→ **ACTIVITY 1**:
Please copy the entries word for word, from their first line through the line containing "(D) (5, 467)", including both of those lines.

→ **PASSAGE**:
* * * * * * *
I just went through this same exercise between Harman and Quad...  my decision was made a bit easier because I needed more BTU output than the MVAE provided.  I went with the Harman Absolute 63 (See my review a few posts down) and couldn't be happier.  It does have a programmable thermostat and I spoke with the Engineering team at Harman... they are testing Wifi connectivity to be able to control the stove from a smartphone.  It will be available as an upgrade to the existing touch screen. For your example of wanting to fire the stove before you arrive for the weekend... you will need internet connectivity and a wifi enabled thermostat (Honeywell makes decent units).

The Absolute is very easy to clean... and so far... after a week and 10 bags... I have no significant buildup and all that was needed was to open the door and pull the ash out of the burnpot.  Took all of 30 seconds and I only did it because I was bored... the prompt for burn pot cleaning is still only at 68%.

Parts for the Quads should be as easy to source as the Harman as they are owned by the same parent company as outline above.

For you case... honestly, I would go visit each dealer... talk with them.  Choose the stove that you feel the dealer is going to provide the best service.

Mal


----------



## JoeR3155 (Mar 6, 2017)

doghouse said:


> You'll be using the cottage from early spring to late fall, but not in winter.  Both great stoves but why pay that much for something you 'll never fully use?



We like the idea of having some head-room in heating capacity - just in case.  Also, we looked at a couple less costly models (e.g. Quad Classic Bay 1200), but we didn't love the appearance, and it was louder than my wife was comfortable with.
* * * * * * *
→ **EXTRACTED MATERIAL**:
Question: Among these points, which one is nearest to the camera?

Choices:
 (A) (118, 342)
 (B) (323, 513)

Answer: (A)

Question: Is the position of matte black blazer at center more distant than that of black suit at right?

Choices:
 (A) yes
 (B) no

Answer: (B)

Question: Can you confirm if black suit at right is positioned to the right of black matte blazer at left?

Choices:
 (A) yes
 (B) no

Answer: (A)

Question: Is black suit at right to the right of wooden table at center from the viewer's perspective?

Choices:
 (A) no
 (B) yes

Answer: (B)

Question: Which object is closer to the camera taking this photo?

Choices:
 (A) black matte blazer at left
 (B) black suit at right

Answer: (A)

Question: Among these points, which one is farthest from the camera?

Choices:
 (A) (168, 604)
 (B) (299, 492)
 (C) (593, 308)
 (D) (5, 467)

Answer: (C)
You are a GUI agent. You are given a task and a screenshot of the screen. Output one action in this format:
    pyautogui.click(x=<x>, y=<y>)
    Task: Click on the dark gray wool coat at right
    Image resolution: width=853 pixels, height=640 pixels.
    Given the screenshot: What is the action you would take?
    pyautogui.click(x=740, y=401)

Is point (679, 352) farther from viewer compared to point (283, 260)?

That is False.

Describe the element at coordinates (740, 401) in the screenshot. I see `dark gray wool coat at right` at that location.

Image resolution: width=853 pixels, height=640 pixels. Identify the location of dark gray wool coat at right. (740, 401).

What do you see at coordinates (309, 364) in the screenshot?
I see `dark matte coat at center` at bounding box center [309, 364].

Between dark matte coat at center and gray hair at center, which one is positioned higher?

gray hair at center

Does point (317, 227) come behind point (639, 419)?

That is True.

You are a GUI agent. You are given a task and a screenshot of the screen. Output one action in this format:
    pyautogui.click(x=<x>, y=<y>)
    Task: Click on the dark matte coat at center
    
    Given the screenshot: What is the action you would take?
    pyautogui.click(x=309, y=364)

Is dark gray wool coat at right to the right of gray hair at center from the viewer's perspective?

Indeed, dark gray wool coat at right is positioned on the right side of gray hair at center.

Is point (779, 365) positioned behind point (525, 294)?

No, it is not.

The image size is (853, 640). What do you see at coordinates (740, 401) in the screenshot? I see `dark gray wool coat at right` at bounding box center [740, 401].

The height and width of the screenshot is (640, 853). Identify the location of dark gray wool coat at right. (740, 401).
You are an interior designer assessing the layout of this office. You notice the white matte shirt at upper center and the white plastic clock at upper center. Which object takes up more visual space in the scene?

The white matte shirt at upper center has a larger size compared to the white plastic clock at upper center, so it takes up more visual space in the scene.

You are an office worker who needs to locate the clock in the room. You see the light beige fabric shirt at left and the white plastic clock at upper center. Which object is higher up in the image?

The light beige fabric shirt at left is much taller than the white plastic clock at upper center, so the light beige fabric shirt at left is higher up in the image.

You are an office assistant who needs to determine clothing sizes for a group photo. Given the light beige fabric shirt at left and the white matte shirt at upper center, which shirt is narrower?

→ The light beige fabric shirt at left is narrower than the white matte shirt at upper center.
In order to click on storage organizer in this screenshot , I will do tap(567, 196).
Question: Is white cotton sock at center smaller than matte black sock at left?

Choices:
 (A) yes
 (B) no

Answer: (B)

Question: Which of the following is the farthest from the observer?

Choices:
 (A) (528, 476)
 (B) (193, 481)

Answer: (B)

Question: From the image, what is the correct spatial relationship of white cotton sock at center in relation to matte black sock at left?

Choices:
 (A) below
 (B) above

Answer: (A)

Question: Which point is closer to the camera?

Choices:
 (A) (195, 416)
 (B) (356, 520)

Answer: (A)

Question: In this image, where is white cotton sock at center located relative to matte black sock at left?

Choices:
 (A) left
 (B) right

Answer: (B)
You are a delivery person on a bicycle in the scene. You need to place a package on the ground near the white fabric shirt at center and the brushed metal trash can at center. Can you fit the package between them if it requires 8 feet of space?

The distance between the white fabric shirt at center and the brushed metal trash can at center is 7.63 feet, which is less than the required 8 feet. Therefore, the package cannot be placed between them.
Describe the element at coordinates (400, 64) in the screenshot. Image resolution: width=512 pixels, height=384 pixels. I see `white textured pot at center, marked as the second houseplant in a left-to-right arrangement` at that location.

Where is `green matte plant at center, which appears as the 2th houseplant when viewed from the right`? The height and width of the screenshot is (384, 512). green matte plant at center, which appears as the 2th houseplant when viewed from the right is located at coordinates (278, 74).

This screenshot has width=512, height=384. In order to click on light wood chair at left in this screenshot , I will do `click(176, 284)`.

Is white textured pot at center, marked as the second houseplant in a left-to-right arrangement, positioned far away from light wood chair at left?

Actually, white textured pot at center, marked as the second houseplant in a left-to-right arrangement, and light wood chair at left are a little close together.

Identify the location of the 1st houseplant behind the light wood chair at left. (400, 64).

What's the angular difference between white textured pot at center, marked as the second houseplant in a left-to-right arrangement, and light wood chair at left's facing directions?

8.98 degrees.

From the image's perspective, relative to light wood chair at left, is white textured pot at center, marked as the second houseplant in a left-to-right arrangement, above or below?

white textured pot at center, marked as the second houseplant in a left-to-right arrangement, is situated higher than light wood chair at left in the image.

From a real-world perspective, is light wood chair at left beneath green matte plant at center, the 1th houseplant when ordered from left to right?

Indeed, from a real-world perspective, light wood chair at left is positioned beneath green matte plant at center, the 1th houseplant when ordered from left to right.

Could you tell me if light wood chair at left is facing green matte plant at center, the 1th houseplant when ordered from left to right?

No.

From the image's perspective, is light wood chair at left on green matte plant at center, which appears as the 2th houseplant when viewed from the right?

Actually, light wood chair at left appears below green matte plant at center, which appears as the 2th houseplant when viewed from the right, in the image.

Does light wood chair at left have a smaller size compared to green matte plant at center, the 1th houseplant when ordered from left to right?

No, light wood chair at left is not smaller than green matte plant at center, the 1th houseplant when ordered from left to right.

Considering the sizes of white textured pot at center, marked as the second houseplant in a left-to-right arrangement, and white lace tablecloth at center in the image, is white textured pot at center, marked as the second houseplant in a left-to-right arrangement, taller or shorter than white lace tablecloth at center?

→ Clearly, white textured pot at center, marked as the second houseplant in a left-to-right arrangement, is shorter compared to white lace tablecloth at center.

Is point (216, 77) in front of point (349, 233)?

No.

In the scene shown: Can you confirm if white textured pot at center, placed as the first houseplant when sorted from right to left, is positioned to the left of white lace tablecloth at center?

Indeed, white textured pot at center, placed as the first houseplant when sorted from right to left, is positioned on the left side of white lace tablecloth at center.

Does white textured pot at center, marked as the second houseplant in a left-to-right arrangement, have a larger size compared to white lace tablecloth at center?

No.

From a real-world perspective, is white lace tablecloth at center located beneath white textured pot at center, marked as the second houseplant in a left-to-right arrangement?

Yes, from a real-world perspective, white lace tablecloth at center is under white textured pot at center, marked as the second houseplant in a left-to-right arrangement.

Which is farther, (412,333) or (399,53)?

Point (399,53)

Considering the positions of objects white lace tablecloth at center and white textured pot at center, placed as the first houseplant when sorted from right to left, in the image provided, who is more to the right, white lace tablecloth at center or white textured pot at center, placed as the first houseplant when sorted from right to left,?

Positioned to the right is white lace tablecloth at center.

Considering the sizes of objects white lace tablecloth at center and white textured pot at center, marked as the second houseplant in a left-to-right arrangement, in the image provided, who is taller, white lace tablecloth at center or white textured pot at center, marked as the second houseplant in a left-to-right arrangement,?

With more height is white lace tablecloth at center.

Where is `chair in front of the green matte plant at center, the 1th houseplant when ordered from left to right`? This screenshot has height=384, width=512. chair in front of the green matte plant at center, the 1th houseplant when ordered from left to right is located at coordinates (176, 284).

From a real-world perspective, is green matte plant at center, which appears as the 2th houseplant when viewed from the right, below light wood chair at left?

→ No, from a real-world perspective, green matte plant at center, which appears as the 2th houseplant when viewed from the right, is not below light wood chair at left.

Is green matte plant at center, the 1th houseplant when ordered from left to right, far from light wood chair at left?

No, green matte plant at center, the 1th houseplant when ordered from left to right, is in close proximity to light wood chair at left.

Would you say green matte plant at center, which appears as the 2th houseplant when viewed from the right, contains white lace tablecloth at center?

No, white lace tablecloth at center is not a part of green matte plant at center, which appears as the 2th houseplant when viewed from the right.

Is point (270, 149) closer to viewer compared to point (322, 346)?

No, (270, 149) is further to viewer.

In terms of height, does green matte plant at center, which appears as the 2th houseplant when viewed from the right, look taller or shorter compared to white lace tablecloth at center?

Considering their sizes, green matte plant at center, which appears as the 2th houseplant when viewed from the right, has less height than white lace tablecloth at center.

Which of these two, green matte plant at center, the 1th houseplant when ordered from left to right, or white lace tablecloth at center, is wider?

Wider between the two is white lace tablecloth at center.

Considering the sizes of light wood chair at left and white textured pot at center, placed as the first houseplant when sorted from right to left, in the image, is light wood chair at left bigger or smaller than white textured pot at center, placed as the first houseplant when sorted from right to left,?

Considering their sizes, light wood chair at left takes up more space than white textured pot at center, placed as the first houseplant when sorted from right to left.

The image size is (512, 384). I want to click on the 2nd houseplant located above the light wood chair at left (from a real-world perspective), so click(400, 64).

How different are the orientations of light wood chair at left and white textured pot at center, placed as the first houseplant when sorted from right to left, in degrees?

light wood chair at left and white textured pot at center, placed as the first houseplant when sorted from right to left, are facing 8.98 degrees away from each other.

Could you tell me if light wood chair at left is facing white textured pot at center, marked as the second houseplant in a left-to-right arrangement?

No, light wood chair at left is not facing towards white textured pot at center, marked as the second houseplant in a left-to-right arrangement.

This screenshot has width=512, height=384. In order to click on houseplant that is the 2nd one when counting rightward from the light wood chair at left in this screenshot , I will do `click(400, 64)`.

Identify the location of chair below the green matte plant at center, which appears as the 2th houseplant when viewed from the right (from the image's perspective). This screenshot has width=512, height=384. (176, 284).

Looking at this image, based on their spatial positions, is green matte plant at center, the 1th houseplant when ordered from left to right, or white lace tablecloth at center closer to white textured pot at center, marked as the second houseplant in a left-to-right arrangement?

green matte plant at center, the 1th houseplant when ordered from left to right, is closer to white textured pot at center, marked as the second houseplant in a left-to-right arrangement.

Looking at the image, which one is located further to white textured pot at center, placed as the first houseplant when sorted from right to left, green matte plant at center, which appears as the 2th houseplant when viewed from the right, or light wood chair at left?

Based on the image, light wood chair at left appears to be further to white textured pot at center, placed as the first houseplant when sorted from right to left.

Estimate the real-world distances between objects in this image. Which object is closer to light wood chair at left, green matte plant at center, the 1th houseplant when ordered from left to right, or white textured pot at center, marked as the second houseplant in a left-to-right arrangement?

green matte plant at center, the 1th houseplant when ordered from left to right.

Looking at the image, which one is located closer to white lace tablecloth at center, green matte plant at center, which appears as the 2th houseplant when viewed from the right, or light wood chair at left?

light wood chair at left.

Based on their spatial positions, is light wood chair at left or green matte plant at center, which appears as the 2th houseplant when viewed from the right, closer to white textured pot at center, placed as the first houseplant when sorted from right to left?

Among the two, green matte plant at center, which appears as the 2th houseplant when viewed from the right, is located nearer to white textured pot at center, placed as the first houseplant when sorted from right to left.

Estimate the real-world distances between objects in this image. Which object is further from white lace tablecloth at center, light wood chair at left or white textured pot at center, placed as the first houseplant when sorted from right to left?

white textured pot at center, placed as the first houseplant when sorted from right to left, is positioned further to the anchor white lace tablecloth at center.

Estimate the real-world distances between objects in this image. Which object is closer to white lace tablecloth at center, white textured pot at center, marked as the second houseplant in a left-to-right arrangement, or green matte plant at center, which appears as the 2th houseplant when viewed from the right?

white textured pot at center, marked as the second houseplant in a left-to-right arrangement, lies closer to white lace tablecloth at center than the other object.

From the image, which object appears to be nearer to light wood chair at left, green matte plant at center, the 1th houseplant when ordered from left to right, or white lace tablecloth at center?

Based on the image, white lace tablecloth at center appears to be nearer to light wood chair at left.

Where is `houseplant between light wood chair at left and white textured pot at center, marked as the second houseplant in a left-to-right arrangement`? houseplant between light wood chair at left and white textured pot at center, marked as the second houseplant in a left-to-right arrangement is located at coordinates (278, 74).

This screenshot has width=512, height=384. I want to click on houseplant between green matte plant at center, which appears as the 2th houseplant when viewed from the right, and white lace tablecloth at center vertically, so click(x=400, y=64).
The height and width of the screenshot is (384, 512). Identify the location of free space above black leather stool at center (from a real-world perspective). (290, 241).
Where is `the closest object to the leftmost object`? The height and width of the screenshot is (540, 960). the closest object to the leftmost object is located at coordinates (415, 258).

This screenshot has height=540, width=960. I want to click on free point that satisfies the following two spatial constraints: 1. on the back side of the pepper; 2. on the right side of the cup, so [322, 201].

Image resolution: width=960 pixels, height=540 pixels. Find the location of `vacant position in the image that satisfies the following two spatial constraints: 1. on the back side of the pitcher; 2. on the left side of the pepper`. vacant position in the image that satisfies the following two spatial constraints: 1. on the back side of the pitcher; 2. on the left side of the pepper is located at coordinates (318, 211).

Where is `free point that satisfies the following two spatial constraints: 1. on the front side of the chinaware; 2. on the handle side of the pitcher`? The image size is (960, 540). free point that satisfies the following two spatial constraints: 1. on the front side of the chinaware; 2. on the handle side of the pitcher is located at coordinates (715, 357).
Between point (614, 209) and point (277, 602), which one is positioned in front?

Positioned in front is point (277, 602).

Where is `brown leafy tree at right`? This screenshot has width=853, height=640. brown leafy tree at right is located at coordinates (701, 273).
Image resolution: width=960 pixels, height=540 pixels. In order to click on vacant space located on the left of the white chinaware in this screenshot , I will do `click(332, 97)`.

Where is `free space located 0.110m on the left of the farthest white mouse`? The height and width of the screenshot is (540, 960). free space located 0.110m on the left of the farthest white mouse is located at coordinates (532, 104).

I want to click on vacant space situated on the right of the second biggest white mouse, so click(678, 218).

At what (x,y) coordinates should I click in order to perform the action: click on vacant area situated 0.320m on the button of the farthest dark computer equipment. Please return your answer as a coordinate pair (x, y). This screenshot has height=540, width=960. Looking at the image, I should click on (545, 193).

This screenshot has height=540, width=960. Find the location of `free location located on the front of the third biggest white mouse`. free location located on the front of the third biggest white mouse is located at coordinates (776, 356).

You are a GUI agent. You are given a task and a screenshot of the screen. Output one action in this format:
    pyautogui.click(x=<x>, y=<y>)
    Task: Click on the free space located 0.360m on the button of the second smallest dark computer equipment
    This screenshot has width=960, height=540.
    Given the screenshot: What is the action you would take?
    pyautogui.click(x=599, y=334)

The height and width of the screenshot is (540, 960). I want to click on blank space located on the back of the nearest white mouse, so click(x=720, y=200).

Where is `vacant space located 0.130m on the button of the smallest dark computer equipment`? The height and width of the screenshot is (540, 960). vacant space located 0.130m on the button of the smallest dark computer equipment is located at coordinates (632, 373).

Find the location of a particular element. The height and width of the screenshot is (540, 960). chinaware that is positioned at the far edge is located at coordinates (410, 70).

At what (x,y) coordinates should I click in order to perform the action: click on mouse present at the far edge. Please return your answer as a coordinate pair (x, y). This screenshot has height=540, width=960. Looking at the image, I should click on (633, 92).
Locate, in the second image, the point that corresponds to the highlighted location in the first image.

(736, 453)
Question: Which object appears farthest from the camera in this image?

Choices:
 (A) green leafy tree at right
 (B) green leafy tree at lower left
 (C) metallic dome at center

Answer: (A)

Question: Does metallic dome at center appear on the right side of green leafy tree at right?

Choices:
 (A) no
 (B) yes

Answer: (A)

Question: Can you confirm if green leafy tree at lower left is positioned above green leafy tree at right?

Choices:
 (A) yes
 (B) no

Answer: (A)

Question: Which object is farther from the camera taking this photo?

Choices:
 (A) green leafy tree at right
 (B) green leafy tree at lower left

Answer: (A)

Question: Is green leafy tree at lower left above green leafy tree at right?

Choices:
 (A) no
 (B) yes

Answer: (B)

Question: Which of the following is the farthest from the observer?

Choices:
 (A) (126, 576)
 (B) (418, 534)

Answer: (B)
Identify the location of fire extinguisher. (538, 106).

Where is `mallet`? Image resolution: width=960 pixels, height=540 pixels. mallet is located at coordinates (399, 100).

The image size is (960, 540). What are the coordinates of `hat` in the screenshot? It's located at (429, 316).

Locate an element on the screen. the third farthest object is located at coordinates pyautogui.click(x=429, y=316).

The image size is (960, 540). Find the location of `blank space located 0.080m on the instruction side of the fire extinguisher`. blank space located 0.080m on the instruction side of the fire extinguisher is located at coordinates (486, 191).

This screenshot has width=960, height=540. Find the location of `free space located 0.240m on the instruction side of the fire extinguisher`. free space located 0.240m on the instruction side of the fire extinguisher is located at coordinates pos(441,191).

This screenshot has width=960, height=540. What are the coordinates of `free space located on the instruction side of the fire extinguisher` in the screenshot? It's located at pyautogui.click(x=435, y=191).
* * * * * * *
→ **ACTIVITY 2**:
Answer these about the forum thread:
(a) Which company is said to make decent wifi-enabled thermostats?
(b) How many bags had been burned when the burn pot cleaning prompt stood at 68%?
(c) Which less costly model was given as an example of one that was looked at?

→ **RESPONSE 1**:
Question: Among these points, which one is nearest to the camera?

Choices:
 (A) (118, 342)
 (B) (323, 513)

Answer: (A)

Question: Is the position of matte black blazer at center more distant than that of black suit at right?

Choices:
 (A) yes
 (B) no

Answer: (B)

Question: Can you confirm if black suit at right is positioned to the right of black matte blazer at left?

Choices:
 (A) yes
 (B) no

Answer: (A)

Question: Is black suit at right to the right of wooden table at center from the viewer's perspective?

Choices:
 (A) no
 (B) yes

Answer: (B)

Question: Which object is closer to the camera taking this photo?

Choices:
 (A) black matte blazer at left
 (B) black suit at right

Answer: (A)

Question: Among these points, which one is farthest from the camera?

Choices:
 (A) (168, 604)
 (B) (299, 492)
 (C) (593, 308)
 (D) (5, 467)

→ **RESPONSE 2**:
(a) Honeywell
(b) 10 bags
(c) The Quad Classic Bay 1200